**Extract provided:**
Tuesday, April 5, 2022

Loni's Blueberry Buckle

Loni P. 

Crumb Topping

1/2 cup (100g) granulated sugar
1/3 cup (67g) packed light brown sugar 
1 teaspoon ground cinnamon 
1/8 teaspoon freshly grated nutmeg 
1 1/3 cups (167g) unbleached all-purpose flour
8 Tablespoons (1 stick/113g) cold unsalted butter, cut into 1/2 inch (1.5cm) cubes

For the Buckle
1 1/4 cups (156g) unbleached all-purpose flour
1 teaspoon (4g) baking powder, preferably aluminum free
1/4 teaspoon (1g) baking soda
1/2 teaspoon fine sea salt 
1/4 teaspoon ground cardamom
6 Tablespoons (85g) unsalted butter, at room temperature
3/4 cup (150g) granulated sugar
2 large (100g) eggs, at room temperature
1 teaspoon pure vanilla extract 
1/2 teaspoon grated lemon zest 
2/3 (160g) cup sour cream 
2 cups (340g) fresh or frozen blueberries (thaw before folding into batter 
confectioner's sugar for dusting

Position a rack in the lower third of the oven and preheat the oven to 350 F (175 C). Butter the sides of a 9 inch round cake pan and line the bottom with parchment.

**Requirements:**
1. Answer from the blueberry buckle recipe:
(a) How much ground cinnamon goes into the crumb topping?
(b) How many eggs does the buckle call for, and in what state?
(c) To what temperature should the oven be preheated?
2. Continue the blueberry buckle recipe after its last step.
The lines that follow have no connection to the blueberry buckle recipe.

**Rows:**
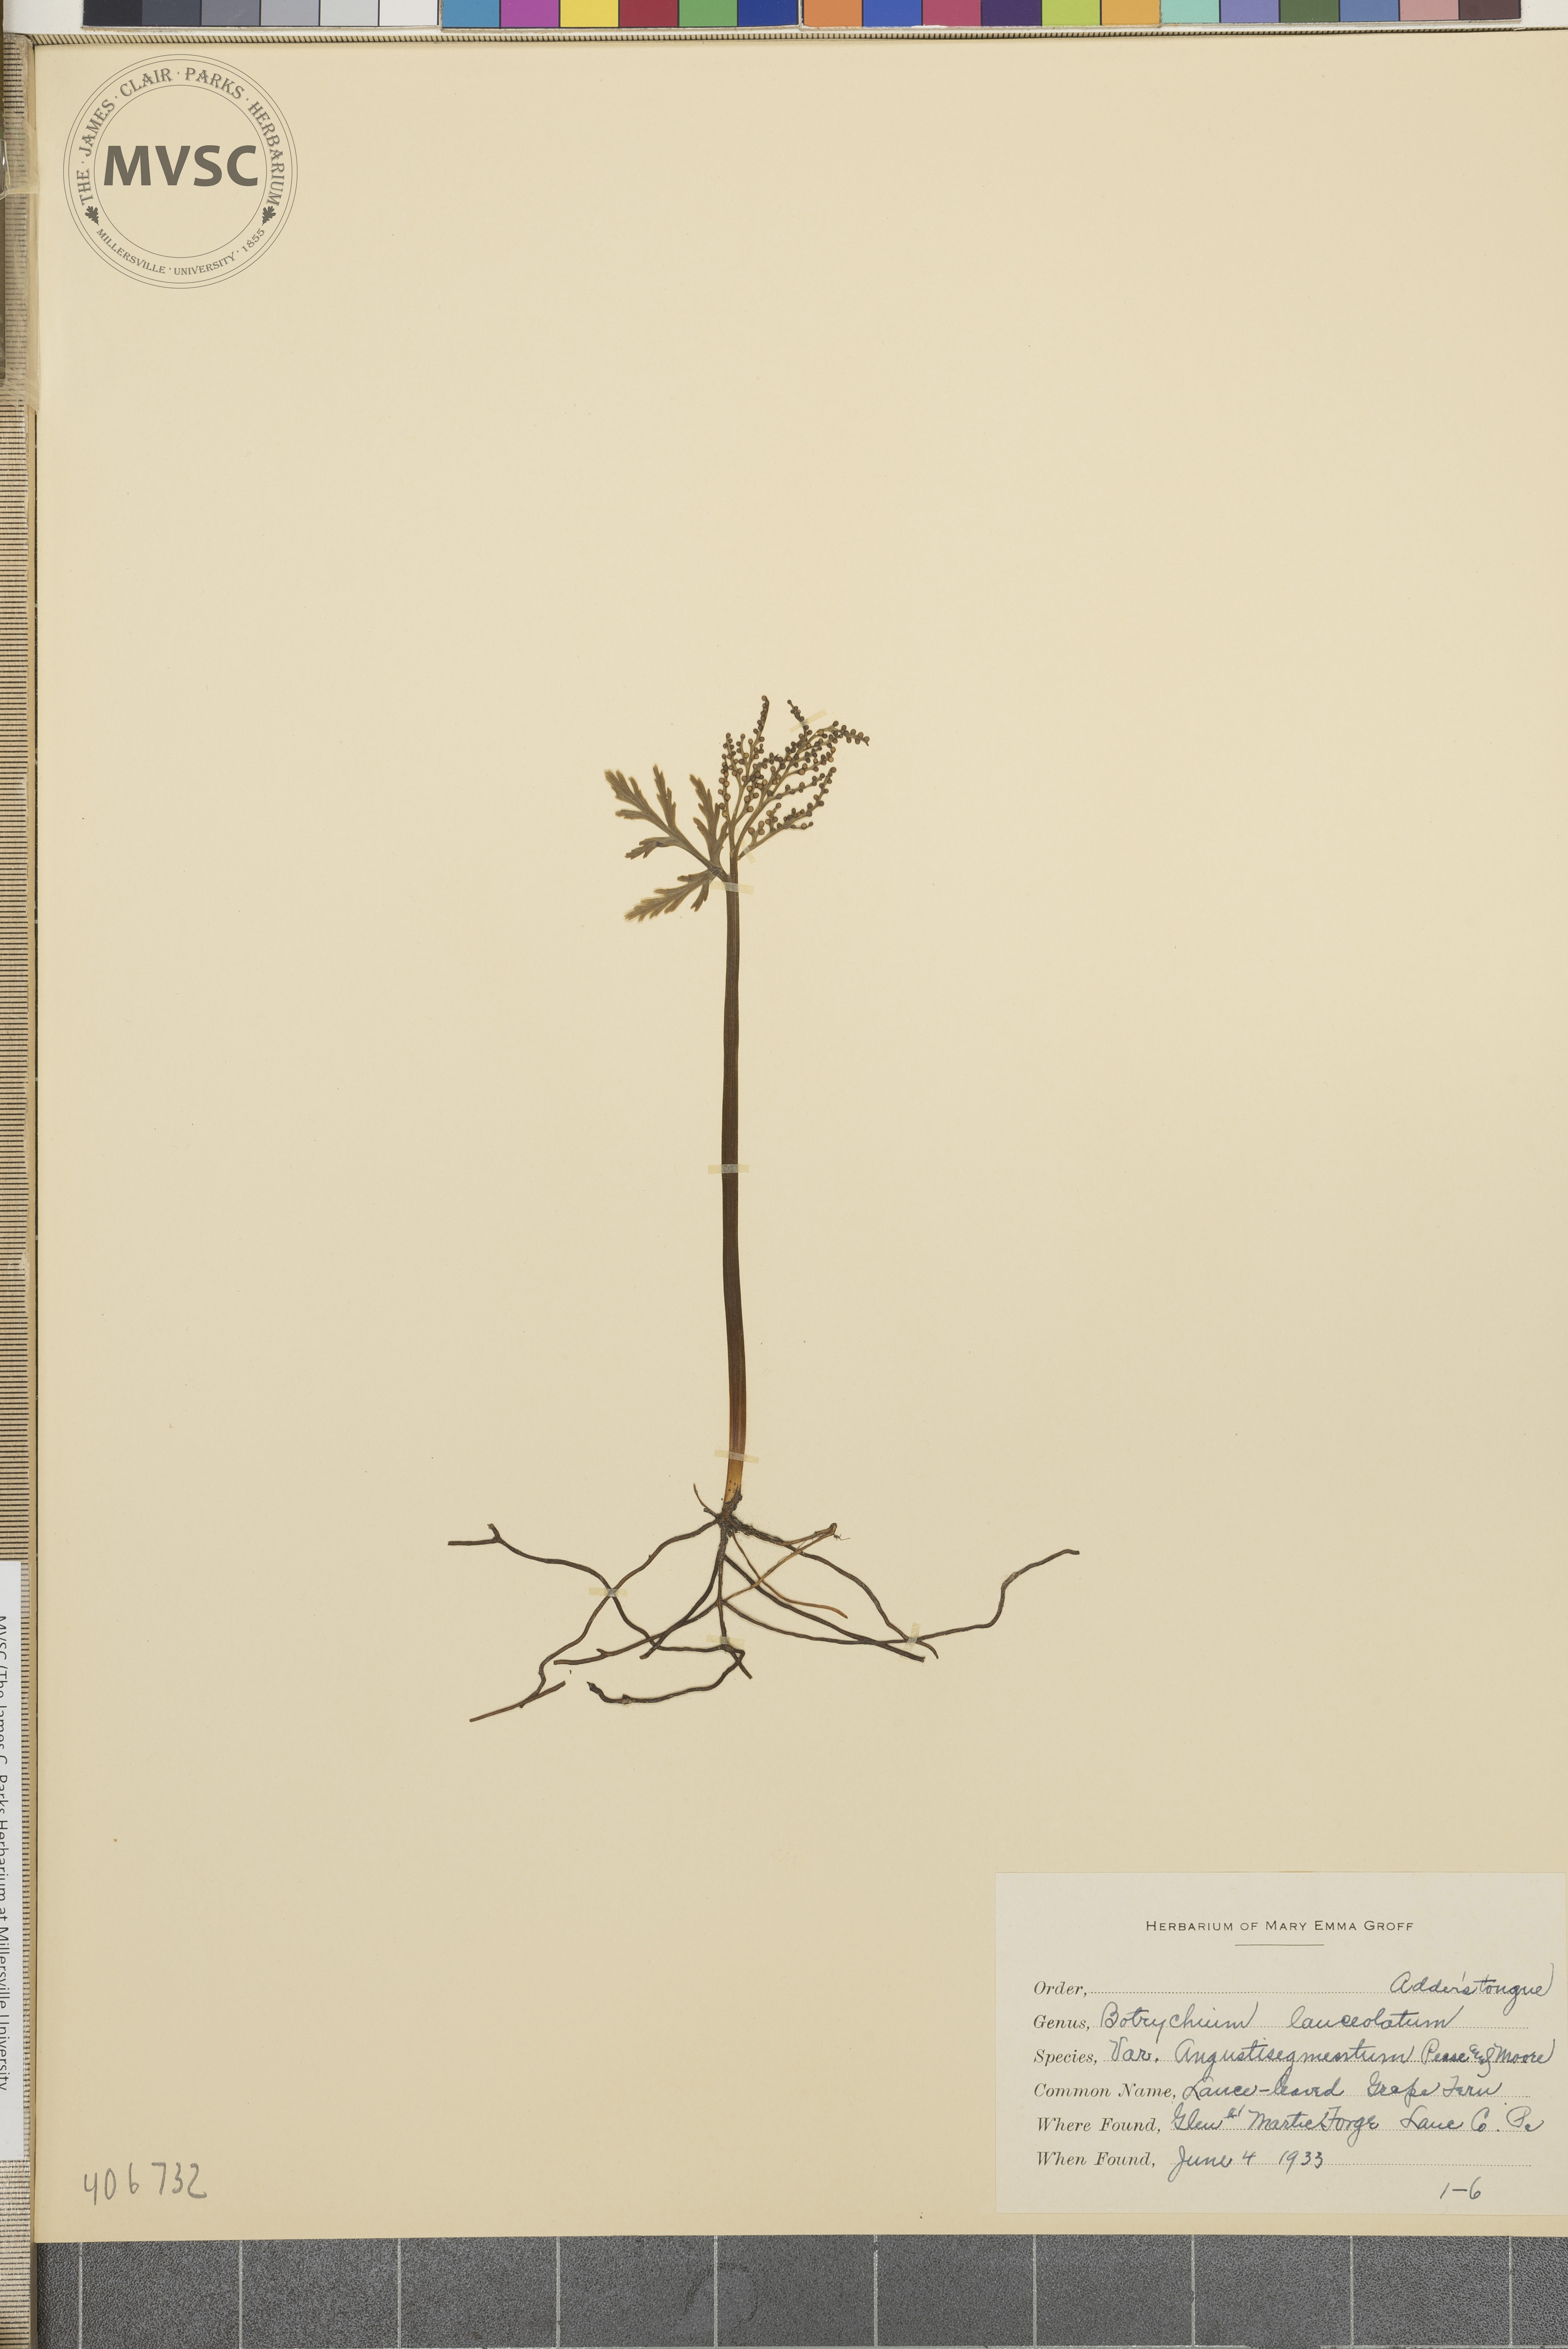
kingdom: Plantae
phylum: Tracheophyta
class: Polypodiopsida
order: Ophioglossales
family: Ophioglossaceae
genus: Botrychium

* * *

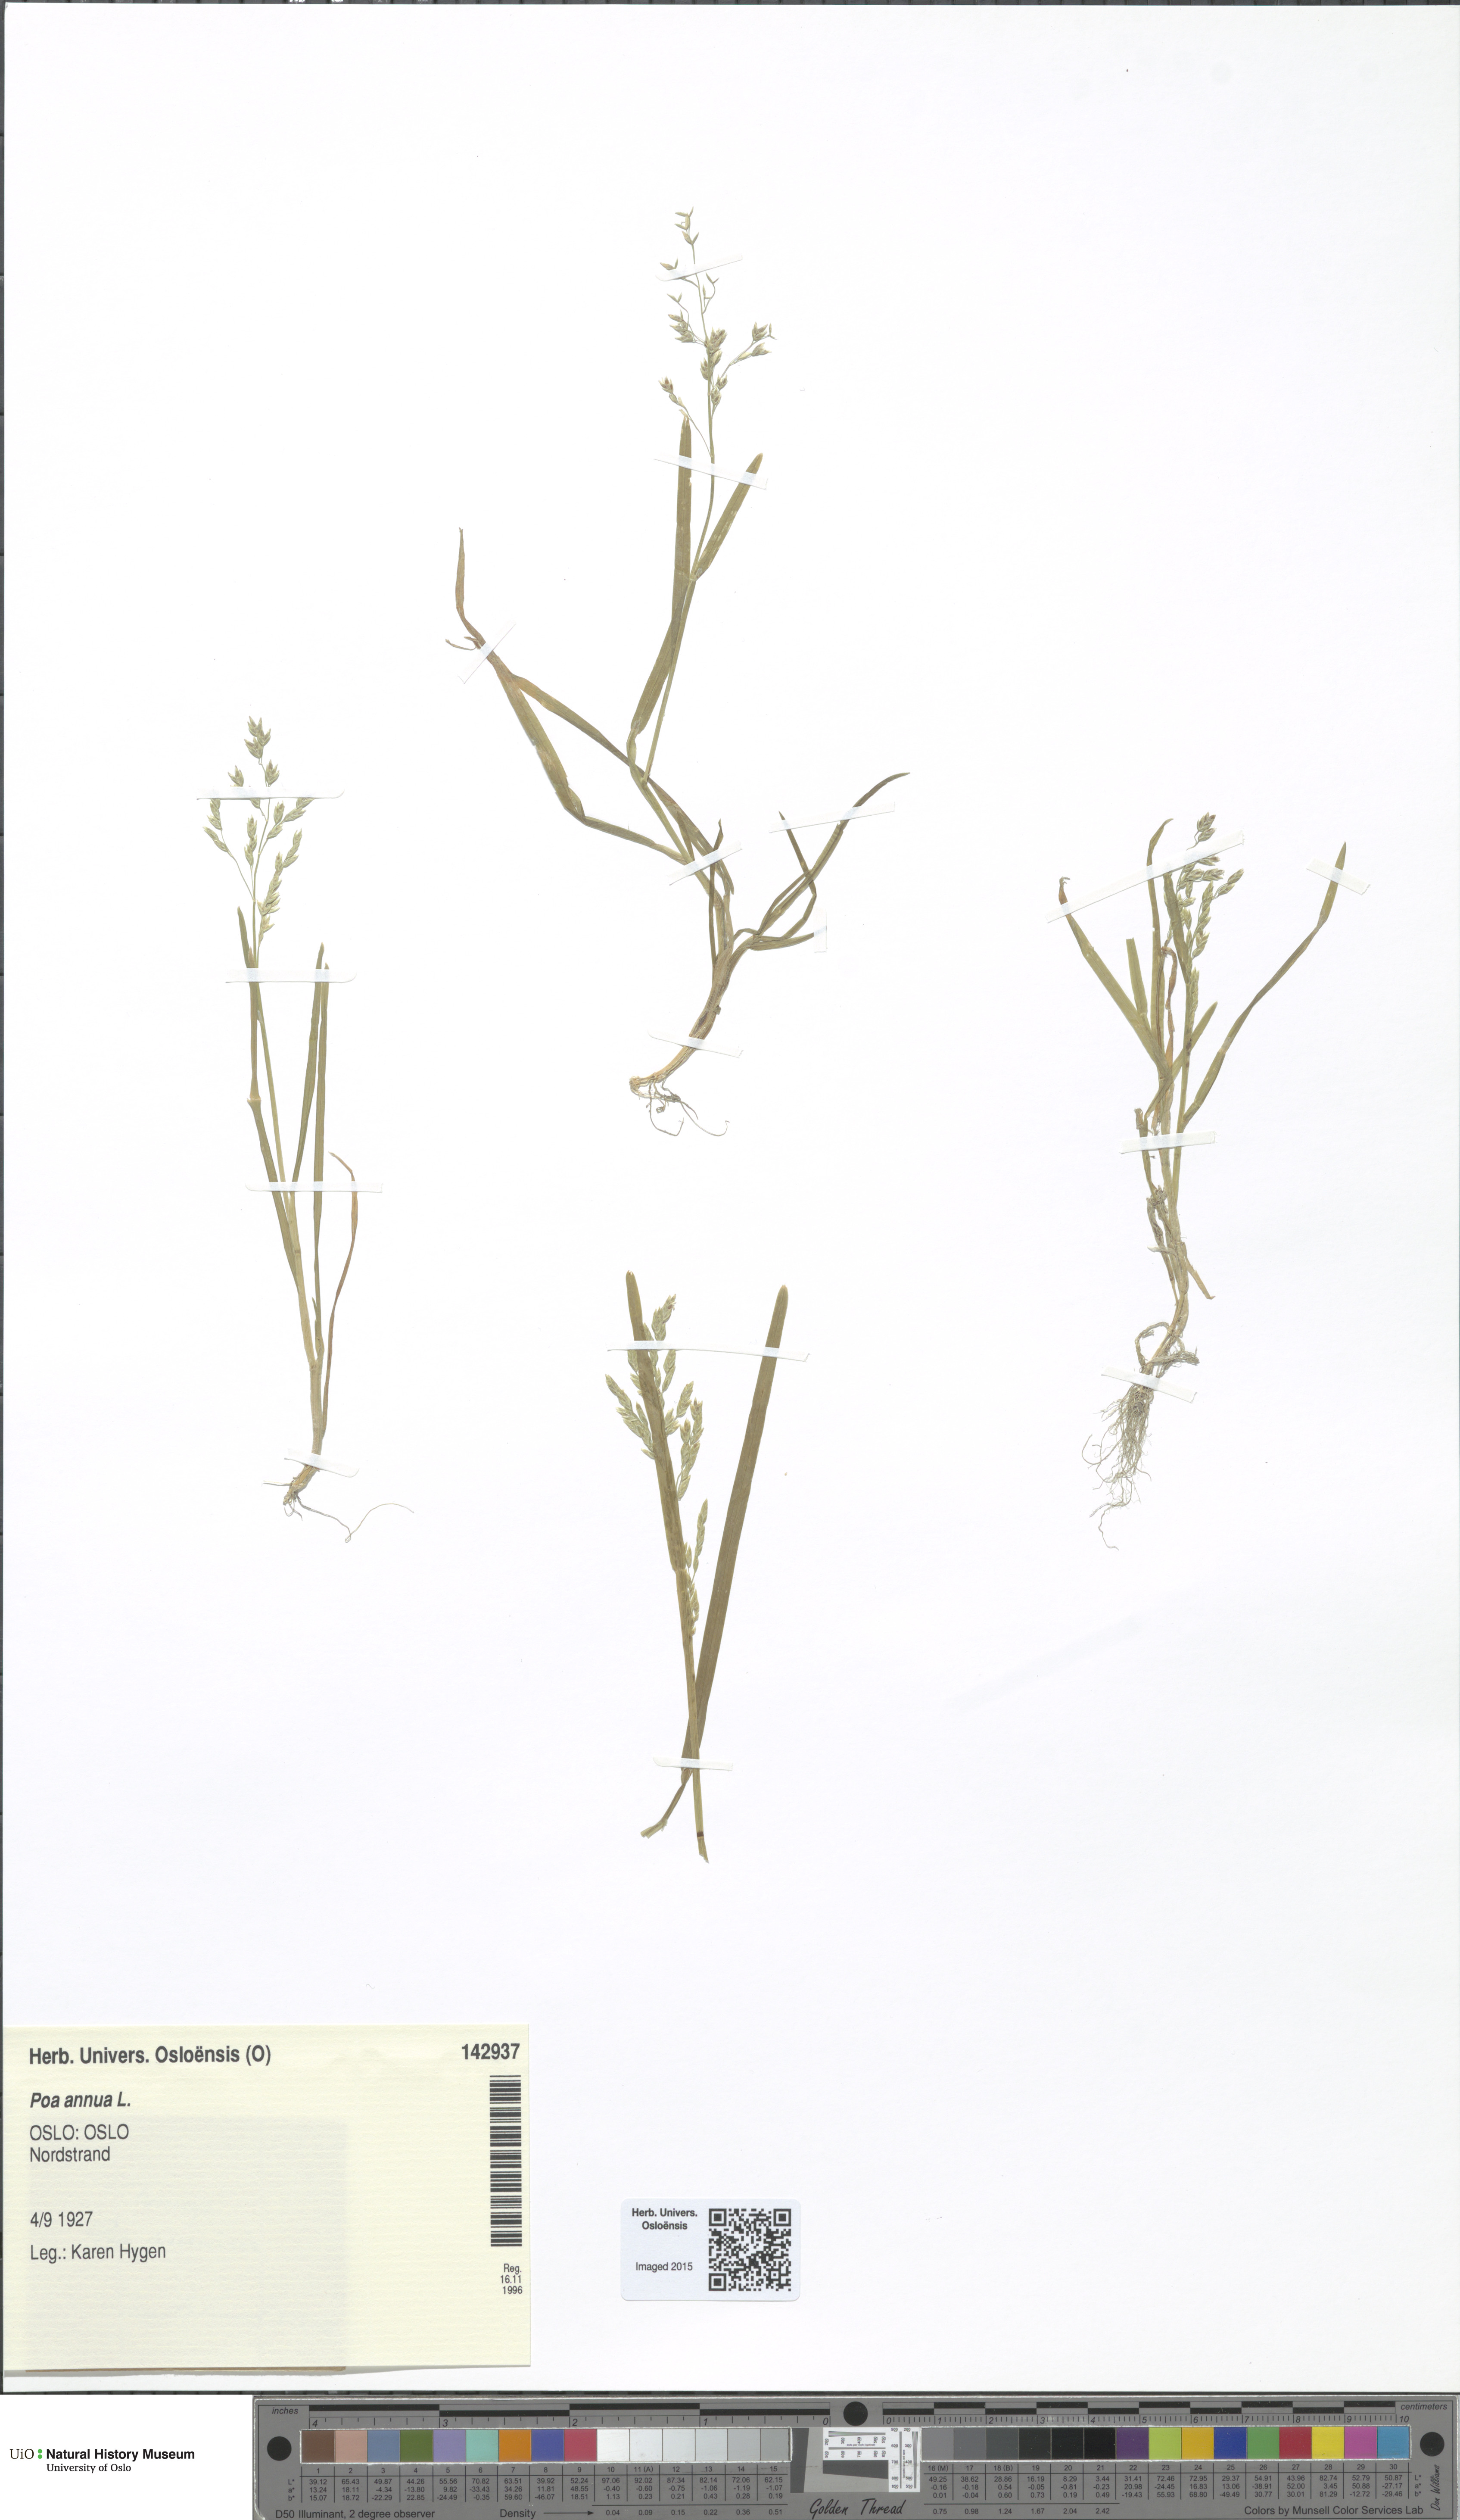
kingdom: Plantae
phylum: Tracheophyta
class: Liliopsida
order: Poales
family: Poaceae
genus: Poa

---

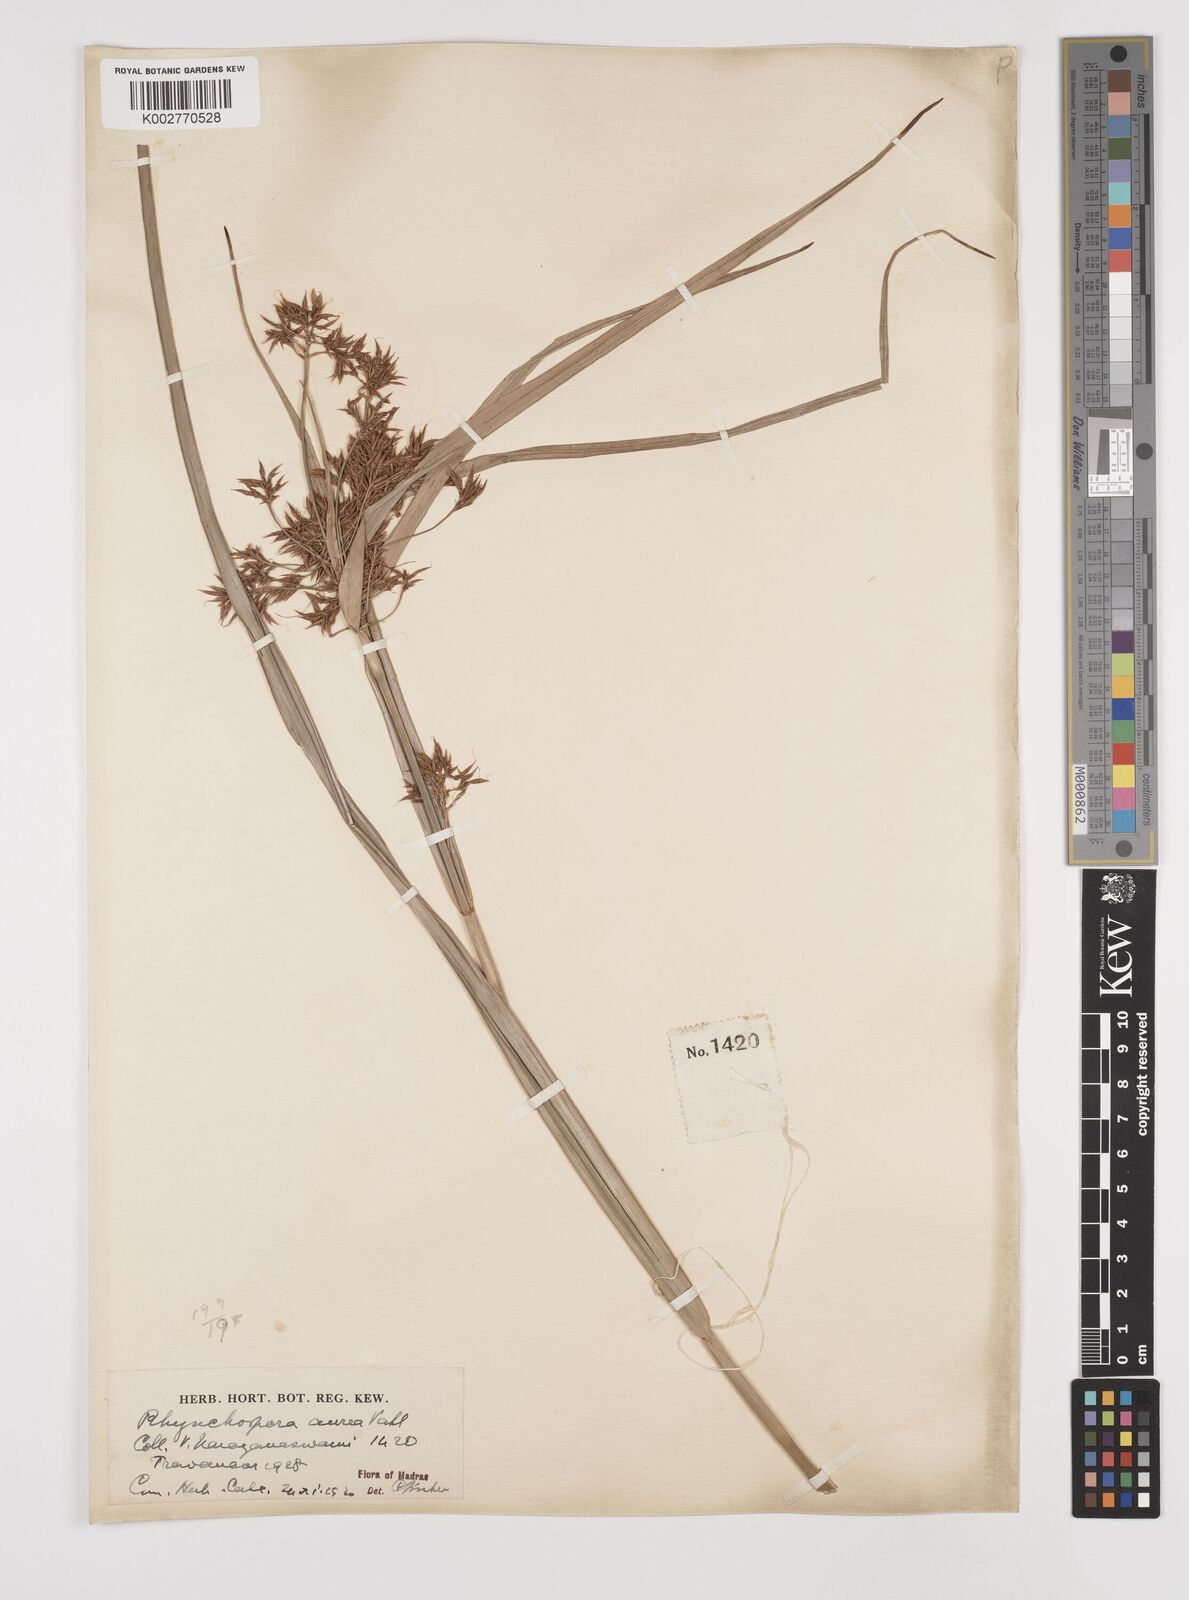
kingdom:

**Outputs by task:**
1.
(a) 1 teaspoon
(b) 2 large eggs (100g), at room temperature
(c) 350 F (175 C)

2.
To make the crumb topping: In a medium bowl, combine both sugars, the cinnamon, nutmeg, and flour and stir until well blended. Cut in the butter with a pastry blender until the crumbs are the size of peas. Transfer the topping to a covered container and set in the freezer to chill while you mix the cake batter. 

To make the buckle: Sift together the flour, baking powder, baking soda, salt, and cardamom into a medium bowl. Set aside. 

In the bowl of a stand mixer fitted with the paddle attachment (or in a large mixing bowl, using a handheld mixer), cream the butter and granulated sugar together on high speed for 5 to 7 minutes, until light and fluffy. Reduce the speed to low and add the eggs one (50g) at a time, mixing well after each addition; scrape down the sides and bottom of the bowl with a rubber spatula as necessary. Mix in the vanilla, lemon zest, and sour cream.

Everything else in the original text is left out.